● Fragen zum Material
- a) Erklären Sie in ein bis drei Sätzen, warum die Römer die Theatermaske laut dem Textauszug über die Maske in der Kunst „persona“ nannten.
- b) Schreiben Sie bitte den Textauszug über die Maske in der Kunst im Anschluss an seinen letzten Satz weiter.

● Textauszug

%%

Zwei große Ausstellungen im Kunstmuseum Bonn und im Aargauer Kunsthaus widmen sich derzeit der Maske in der Kunst der Gegenwart und ihrer paradoxen Funktion des Zeigens und Verbergens. Das Motiv der Maske ist auch im Werk Fritz Griebels präsent. Es taucht zuerst im Scherenschnitt Mitte der 1920er-Jahre auf. Es ist vor allem die griechisch-römische Theatermaske als Element seiner Stillleben, die ihn beschäftigte.
Die griechische Theatermaske umschloss den gesamten Kopf und war mit einer Frisur versehen. Es kam weniger auf das Sehen als auf das Reden an, wurde doch der Schauspieler griechisch hypkrités genannt, ein Sprecher im Dialog, ein ,Antworter‘. Die Römer nannten die Theatermaske folglich persona, das heißt ein Ding, durch das etwas hindurchtönt, nämlich die Stimme des Schauspielers beziehungsweise die Worte des Dichters.
Der Einsatz von Masken hatte praktische Gründe: Die Maske ermöglichte einen schnellenRollenwechsel. Denn sämtliche Rollen wurden von Männern gespielt, und in Athen wurden Theaterstücke als Agon, im Wettstreit, aufgeführt. Zunächst bewältigte nur ein Schauspieler ein Stück, bis Sophokles (497–406 v. Chr.) schließlich drei einführte.
Obwohl die Theatermasken den ganzen Kopf verhüllten, nannten die Griechen sie prospon, Antlitz oder Gesicht. Wie
kam es dazu? Die Theatervorführungen und später die griechischen Tragödien von Aischylos (525–456 v. Chr.) und Sophokles haben ihren Ursprung im Kult des Dionysios Eleuthereus, Gott des Weines, der Ekstase und des Wahnsinns.
Ihm wurde ein Heiligtum am Dionysostheater erreichtet, auf dessen Bühne während des Dionysosfestes kultische Gesangs-, Tanz- und Opferriten aufgeführt wurden. Theater wurde nicht nur im Heiligtum an der Akropolis gespielt, sondern auch in den einzelnen Landgemeinden von Attika. Dort stellte man jeweils ein eigenes Kultbild, eine Säule mit dem bärtigen Antlitz des Gottes, auf. Die Geburt der Tragödie war, als der erste Schauspieler den Gott spielte mit einer Nachbildung des Antlitzes vom Kultbild aus stuckiertem
Leinen.

%%

● Bereitgestellte Daten
%%

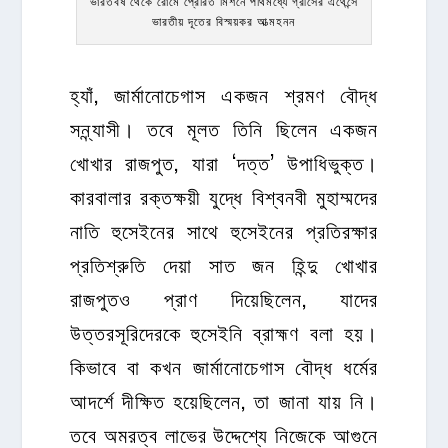
ভারতবর্ষ থেকে রোমে প্রেরিত মিশনে পথিমধ্যে গ্রীসের এথেন্সে
ভারতীয় দূতের বিস্ময়কর আত্মহনন
হ্যাঁ, জার্মানোচেগাস একজন শ্রমণ বৌদ্ধ
সন্ন্যাসী। তবে মূলত তিনি ছিলেন একজন
খোখার রাজপুত, যারা ‘দত্ত’ উপাধিভুক্ত।
কারবালার রক্তক্ষয়ী যুদ্ধে বিশ্বনবী মুহাম্মদের
নাতি হুসেইনের সাথে হুসেইনের প্রতিরক্ষার
প্রতিশ্রুতি দেয়া সাত জন হিন্দু খোখার
রাজপুতও প্রাণ দিয়েছিলেন, যাদের
উত্তরসূরিদেরকে হুসেইনি ব্রাহ্মণ বলা হয়।
কিভাবে বা কখন জার্মানোচেগাস বৌদ্ধ ধর্মের
আদর্শে দীক্ষিত হয়েছিলেন, তা জানা যায় নি।
তবে অমরত্ব লাভের উদ্দেশ্যে নিজেকে আগুনে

%%

● Erwartete Ergebnisse
- a) Bei der griechischen Theatermaske kam es weniger auf das Sehen als auf das Reden an, da der Schauspieler ein Sprecher im Dialog war. Deshalb nannten die Römer sie „persona“, ein Ding, durch das etwas hindurchtönt, nämlich die Stimme des Schauspielers beziehungsweise die Worte des Dichters.

- b)
Fritz Griebels surreales Stillleben zeigt zwei schwebende Theatermasken, zwischen denen eine antikisierende Vase steht. Ein weiteres Gefäß und ein Trinkbecher sind jeweils unter den Masken drapiert. Grüne Blätter – neben den hellblauen Schattenpartien einzige farbliche Akzente –, sind auf der Bildfläche verteilt.
Alle Bildelemente sind dicht miteinander verbunden und fast spiegelaxial angeordnet. Während die stilisierte Maske mit geöffnetem Mund und den leeren dunklen Augenhöhlen im Typus eines Gargoyle (Wasserspeier) gestaltet ist, ist der Ausdruck der anderen Maske ernst und melancholisch. Mit ihren dunklen Haaren und den Augen erweckt sie den Eindruck eines tatsächlichen Gesichtes. Beide Masken sind tragische.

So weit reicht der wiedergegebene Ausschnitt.